**Records to use**
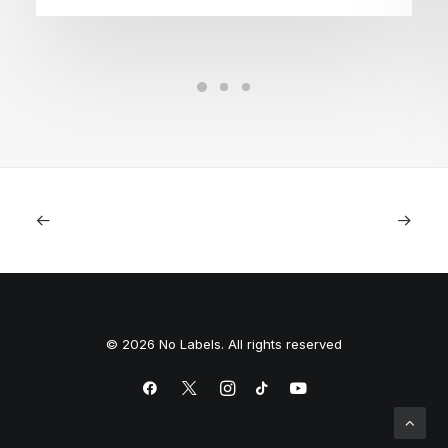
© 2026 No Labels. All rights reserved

--

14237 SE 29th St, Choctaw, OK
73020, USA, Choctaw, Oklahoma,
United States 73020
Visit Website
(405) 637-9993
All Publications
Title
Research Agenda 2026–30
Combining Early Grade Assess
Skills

**What you should do**
Extract every line of the entries above that contains the string "Choctaw", treating uppercase and lowercase letters as different.

**Solution to this problem**
14237 SE 29th St, Choctaw, OK
73020, USA, Choctaw, Oklahoma,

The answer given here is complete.